Olayın zamanlaması, Galliano'nun birinin dış görünüşünden Musevi olduğunu anlayabileceğini sanmamam ve bir insanın durup dururken anti-semitik muhabbetlere girme olasılığının düşük olması bana bu olayın Galliano'dan tepki çekmeden kurtulmak isteyen Dior ya da Galliano'nun herhangi bir nedenden dolayı başarısız olmasını isteyen birileri tarafından planlandığı izlenimini veriyor. Galliano kışkırtılıyor, idiotça olduğuna sonuna kadar katıldığım o lafları ediyor, ve bunlar kaydedilip anında internete düşüyor.
Burada en garip bulduğum nokta Fransız anti-semitizm kanunları yüzünden Galliano'nun 6 ay hapis yatma olasılığının bulunması. 21. yüzyılda demokratik bir ülkede insanın düşüncelerini ifade ettiği için hapse atılması kadar gülünç bir şey var mı?
Bugünkü Rhetoric dersimin tartışma konusu buydu: İnsanlar nefret söyleminde (toplumu kışkırtmaya yönelik seksist, ırkçı, homofobik vs. laflar) bulunduklarında, düşünce özgürlüğü ilkesi ihlal edilmeli ve bu insanlar sansürlenmeli midir?
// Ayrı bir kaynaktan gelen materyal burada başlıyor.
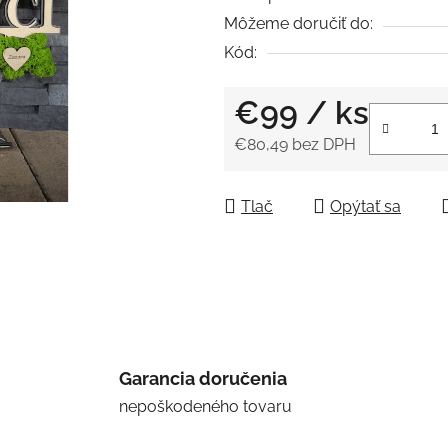
0,0
Môžeme doručiť do:
z
Kód:
5
hviezdičiek.
€99
/ ks
€80,49 bez DPH
Jednotková cena:
Tlač
Opýtať sa
Garancia doručenia
nepoškodeného tovaru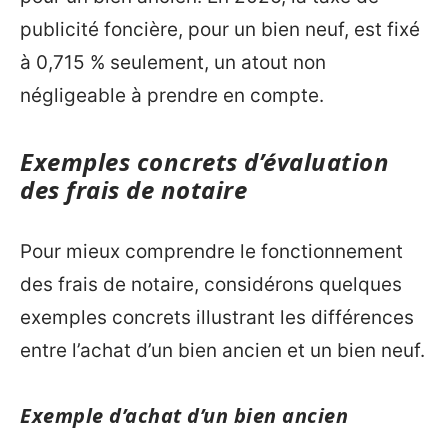
publicité foncière, pour un bien neuf, est fixé
à 0,715 % seulement, un atout non
négligeable à prendre en compte.
Exemples concrets d’évaluation
des frais de notaire
Pour mieux comprendre le fonctionnement
des frais de notaire, considérons quelques
exemples concrets illustrant les différences
entre l’achat d’un bien ancien et un bien neuf.
Exemple d’achat d’un bien ancien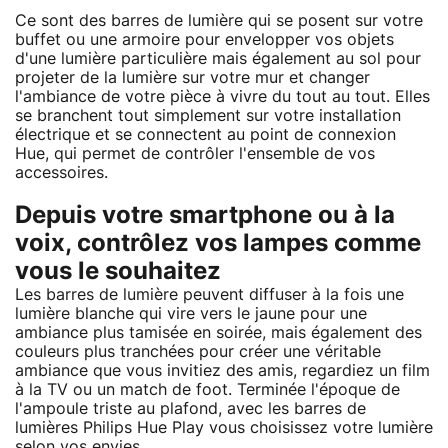
Ce sont des barres de lumière qui se posent sur votre
buffet ou une armoire pour envelopper vos objets
d'une lumière particulière mais également au sol pour
projeter de la lumière sur votre mur et changer
l'ambiance de votre pièce à vivre du tout au tout. Elles
se branchent tout simplement sur votre installation
électrique et se connectent au point de connexion
Hue, qui permet de contrôler l'ensemble de vos
accessoires.
Depuis votre smartphone ou à la
voix, contrôlez vos lampes comme
vous le souhaitez
Les barres de lumière peuvent diffuser à la fois une
lumière blanche qui vire vers le jaune pour une
ambiance plus tamisée en soirée, mais également des
couleurs plus tranchées pour créer une véritable
ambiance que vous invitiez des amis, regardiez un film
à la TV ou un match de foot. Terminée l'époque de
l'ampoule triste au plafond, avec les barres de
lumières Philips Hue Play vous choisissez votre lumière
selon vos envies.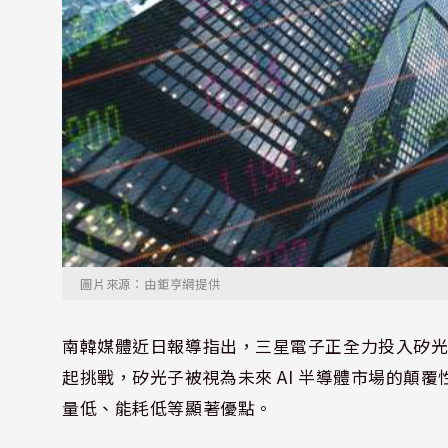
圖片來源：由鉅亨網提供
南韓媒體近日報導指出，三星電子正全力投入矽光
起挑戰，矽光子被視為未來 AI 半導體市場的顛
量低、能耗低等顯著優點。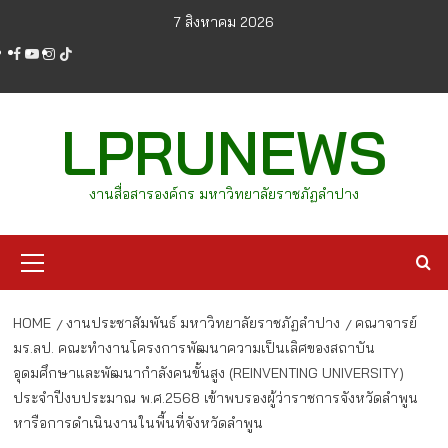
Skip
7 สิงหาคม 2026
to
facebook
youtube
instagram
tiktok
content
LPRUNEWS
งานสื่อสารองค์กร มหาวิทยาลัยราชภัฏลำปาง
Primary
Menu
HOME
งานประชาสัมพันธ์ มหาวิทยาลัยราชภัฏลำปาง
คณาจารย์
มร.ลป. คณะทำงานโครงการพัฒนาความเป็นเลิศของสถาบัน
อุดมศึกษาและพัฒนากำลังคนขั้นสูง (REINVENTING UNIVERSITY)
ประจำปีงบประมาณ พ.ศ.2568 เข้าพบรองผู้ว่าราชการจังหวัดลำพูน
หารือการดำเนินงานในพื้นที่จังหวัดลำพูน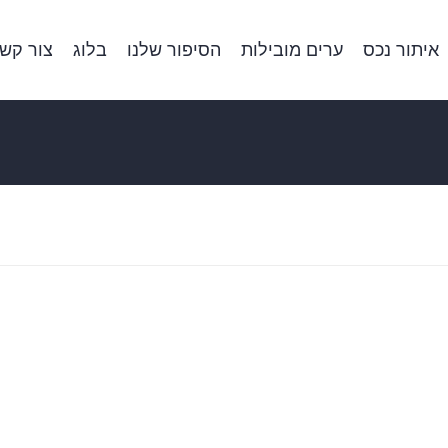
איתור נכס
ערים מובילות
הסיפור שלנו
בלוג
צור קש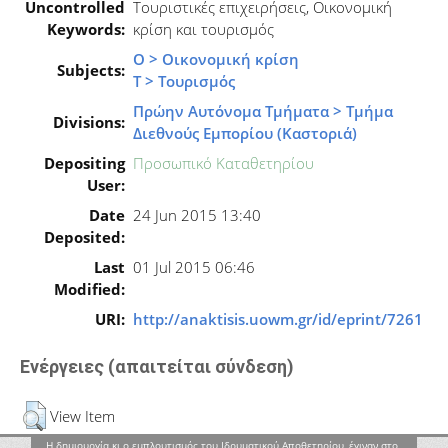
Uncontrolled
Τουριστικές επιχειρήσεις, Οικονομική
Keywords:
κρίση και τουρισμός
Ο > Οικονομική κρίση
Subjects:
Τ > Τουρισμός
Πρώην Αυτόνομα Τμήματα > Τμήμα
Divisions:
Διεθνούς Εμπορίου (Καστοριά)
Depositing
Προσωπικό Καταθετηρίου
User:
Date
24 Jun 2015 13:40
Deposited:
Last
01 Jul 2015 06:46
Modified:
URI:
http://anaktisis.uowm.gr/id/eprint/7261
Ενέργειες (απαιτείται σύνδεση)
View Item
Η δημιουργία κι ο εμπλουτισμός του Ιδρυματικού Αποθετηρίου, έγιναν στο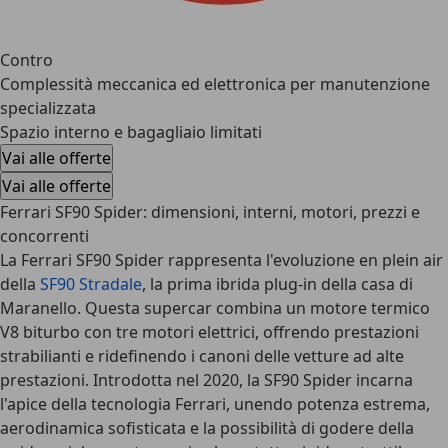
Contro
Complessità meccanica ed elettronica per manutenzione
specializzata
Spazio interno e bagagliaio limitati
Vai alle offerte
Vai alle offerte
Ferrari SF90 Spider: dimensioni, interni, motori, prezzi e
concorrenti
La
Ferrari SF90 Spider
rappresenta l'evoluzione en plein air
della
SF90 Stradale
, la
prima ibrida plug-in della casa di
Maranello
. Questa supercar
combina un motore termico
V8 biturbo con tre motori elettrici
, offrendo prestazioni
strabilianti e ridefinendo i canoni delle vetture ad alte
prestazioni. Introdotta nel 2020, la SF90 Spider incarna
l'apice della tecnologia Ferrari, unendo potenza estrema,
aerodinamica sofisticata e la possibilità di godere della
Bana göre isteyen istediği lafı edebilmelidir: ister homofobik, ister Musevi karşıtı, ister İslamofobik, ister kadın düşmanı olsun. Ama kışkırtıcı olmadığı (yani "Tüm eşcinselleri öldürmeliyiz" vs tadında olmadığı) sürece. Çünkü iş sansüre gelirse bunun sınırı yok; hangi lafların kabul edilebilir, hangilerinin edilemez olduğuna kim karar verecek? Ayrıca zaten bu tür idiotik lafları edenlere aklı başında insanlar tarafından ağızlarının payı veriliyor. İnsanlar saçma sapan laflar ederek kendilerini göt deliği yerine koymak istiyorlarsa, onları durdurmak kimin haddine?